J'ai voulu revoir ce film dont j'avais un souvenir assez saisissant, sans me rappeler précisément de quoi il parlait. Je l'ai vu à sa sortie, au cinéma, quand j'avais 7 ans et j'en gardais un sentiment de fascination.
Il faut dire que l'univers graphique est marqué et assez mémorable, les décors sont beaux mais aussi un peu inquiétants, et les personnages ont un chara design assez stylisé, mais aussi un peu dérangeant (dans le bon sens du terme).

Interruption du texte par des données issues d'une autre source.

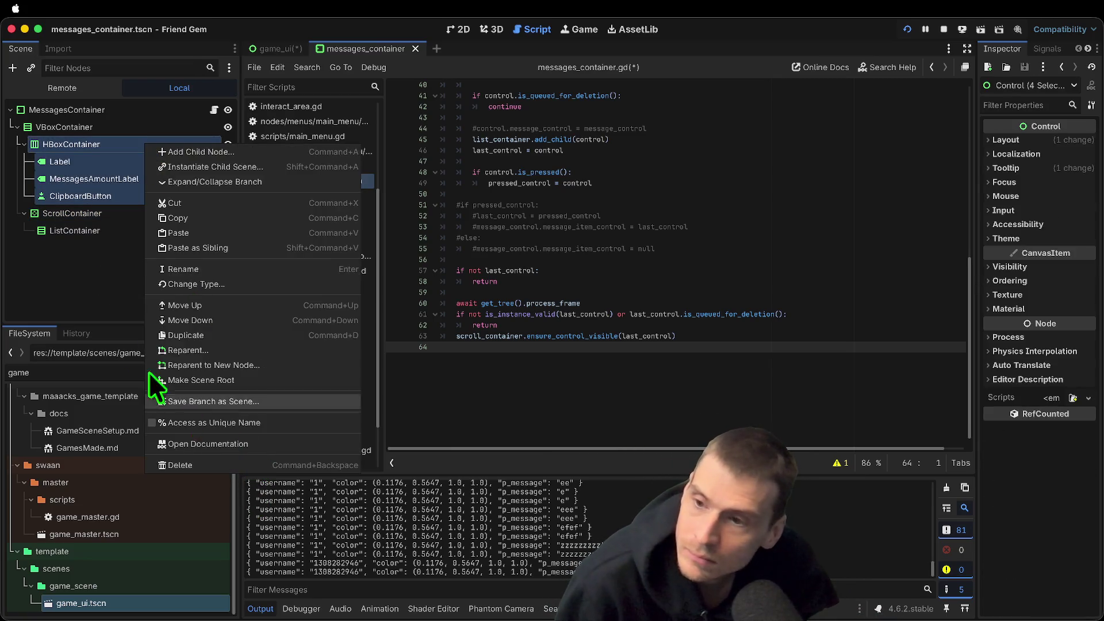
left_click(74, 132, "shift")
right_click(94, 196)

Voilà ce que j'ai de positif à dire sur ce film. Pour le reste, je suis restée assez stupéfaite face à toute la misogynie qui nous est servie au cours de ces 1h10 de film. C'est un dessin animé qui a 20 ans (français de surcroît), on ne peut donc pas en attendre un pamphlet féministe, mais celui-ci coche toutes les cases de ce qu'on pouvait faire de plus misogynes à l'époque. Les personnages féminins sont tous des caricatures sexistes, affublés de tous les défauts que l'on peut prêter aux femmes : superficielles (Mona), jalouses (Mimi), dépendantes (U), fourbes et malveillantes (Gummy).

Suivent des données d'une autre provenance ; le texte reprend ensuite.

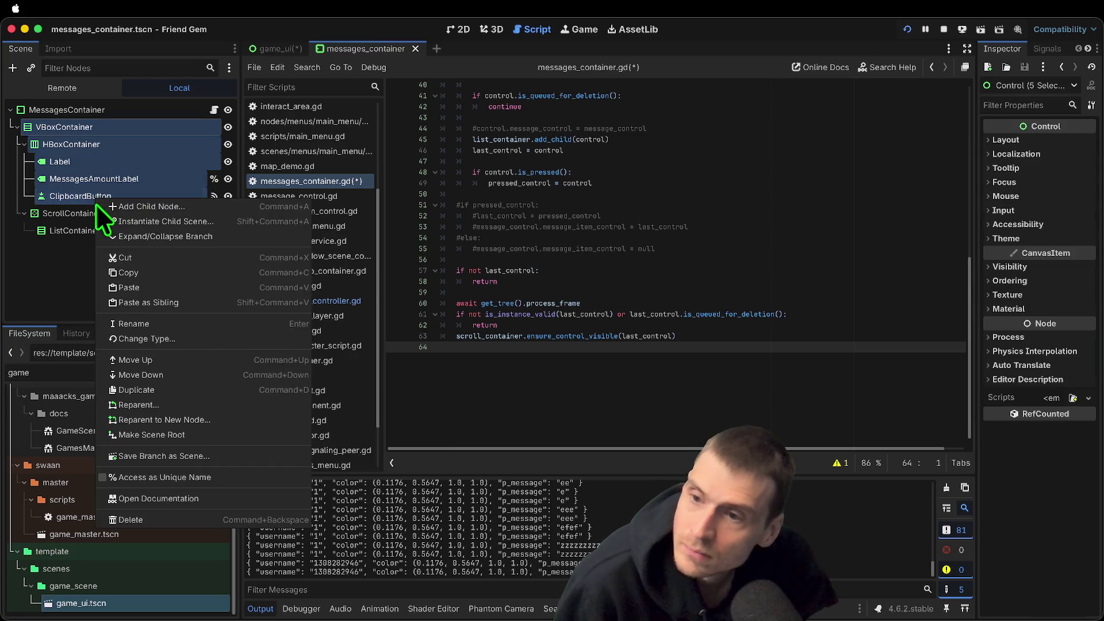
left_click(182, 518)
key("Return")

Mais c'est surtout le tournant que prend le film à partir de la moitié qui m'a choquée. La princesse Mona, une chienne constamment objectifiée à l'image (bravo à Elissalde et Solotareff qui nous signent un parfait exemple de ce que décrit Mulvey dans son article dans lequel elle théorise le concept de male gaze) tombe amoureuse de Kulka, le chat beau gosse de la troupe de musicien. Sa meilleure amie U, la licorne présente sur l'affiche du film, souffre de leur amour naissant, tant émotionnellement que physiquement puisque tandis que le lien amoureux s'étoffe, U rapetisse de plus en plus jusqu'à complètement disparaître. Cette disparition, si elle est pleurée par les personnages, est présentée comme un destin inévitable. C'est dans l'ordre des choses. Mona perd donc sa seule et plus chère amie pour un mec qu'elle connaît depuis deux semaines, avec qui elle ne partage rien, et pour qui elle abandonne toute sa vie derrière elle. Happy end.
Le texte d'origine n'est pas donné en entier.